We were pretty disappointed to wake up to another windy, snowy view out the window. I was worried it was going to be as bad as yesterday. I didn’t think it could get any worse than the whiteout we experienced last year, but I was wrong. Once again the lift didn’t open until right before we were ready to go. We got to the top at 10:10 and had to go up and down run 5 three times because we literally couldn’t go anywhere else – all of our usual routes and lifts were closed. They never even opened the Schindlergratbahn today, so we didn’t get to go up to the “tippy top” again.

Fortunately, a little bit of luck was on our side: after an hour or so, the sun started to peek through the clouds and I could actually make out the contours of the snow in front of me. Finally run 4 opened and we decided to go all the way down to St. Anton and check out the east side. By this point the sun was positively shining and we even tried an advanced run on the way down. The snow was quite nice and we managed okay even in the steep bumps. We were surprised to see that there was significantly less snow on the St. Anton side of the mountain, and it was a bit icy at the bottom. We took the Galpen lift and then Kappall all the way to the top and skied runs 36/37 a couple of times (including a section of the World Championship run). After a quick bathroom break around noon we decided to keep going for a couple of runs because we weren’t sure the weather would hold. Finally we decided to have lunch at the small lodge at the top of Kappall, which had a cozy non-smoking section upstairs. John had sausages and kartoffelsalat and I had a big plate of spaghetti Bolognese. We shared our table with a very nice older Austrian gentleman, who figured out that we spoke some German and ended up talking with us all through lunch. He was surprised to meet Americans who spoke “such good German” (his words, not mine!). He asked us about skiing in the U.S. and was very interested in how long it took to fly from Michigan to Europe and from Michigan to California. He said it was hard to imagine the size of the United States. He was from a small town near Salzburg and was spending the week in the Arlberg with his wife, who doesn’t ski. He left shortly before we finished, wishing us a pleasant end to our trip.

We decided to forego the heisse Schokolade today because the sun was out and the slopes were calling to us, and we only had two hours left in the day! We made our way back over to the St. Christoph side via Zammermoos. Finally runs 11 and 17 and their respective lifts were open, so we went over and enjoyed several fabulous runs in full sunshine.

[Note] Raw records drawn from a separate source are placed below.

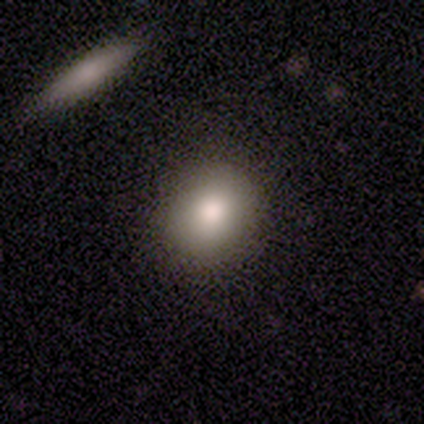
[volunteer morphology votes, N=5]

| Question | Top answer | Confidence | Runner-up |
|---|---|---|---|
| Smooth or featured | smooth | 100% | — |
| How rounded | round | 80% | in between (20%) |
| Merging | none | 100% | — |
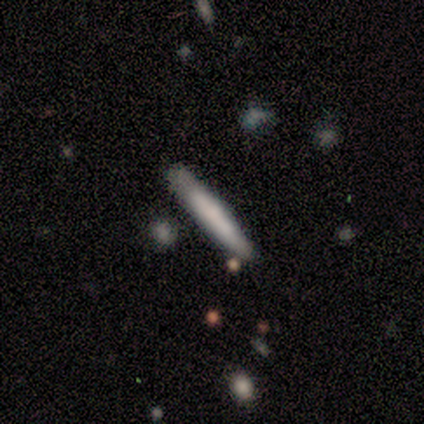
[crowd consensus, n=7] Volunteers were most divided on "smooth or featured": smooth: 71%, featured or disk: 29%, star or artifact: 0%. More confident: how rounded — cigar-shaped (100%); merging — none (86%).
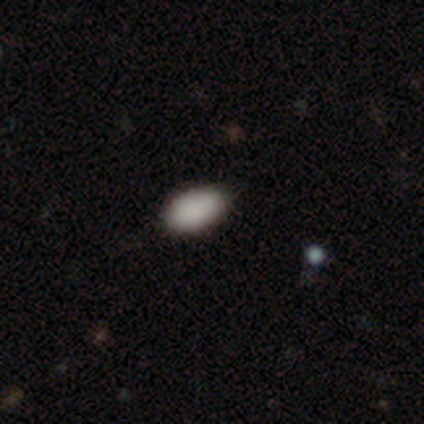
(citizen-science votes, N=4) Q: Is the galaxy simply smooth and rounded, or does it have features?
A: smooth — 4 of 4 (100%).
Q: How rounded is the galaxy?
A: in between — 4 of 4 (100%).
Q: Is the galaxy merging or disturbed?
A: none — 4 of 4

That is, except for the large cloud pushed into run 17’s valley that refused to move, creating a foggy zone of several hundred meters in length. All in all it was a great end to our last day and we felt really lucky. It was incredibly dramatic to see the jagged peaks pushing through the clouds all around us, with the sun sparkling off the slopes. We arrived at the top of run 17 at 3:36 pm and realized we wouldn’t make it down again so we went over to run 4 and came up the Zammermoos lift at 3:55 pm. Then we took our final “home run,” stopping at the pizza restaurant half-way down to prop our camera on a table for our requisite self-portrait. We had the last bit of the run almost completely to ourselves, and the view of St. Christoph nestled in its little valley was quite stunning (see photo).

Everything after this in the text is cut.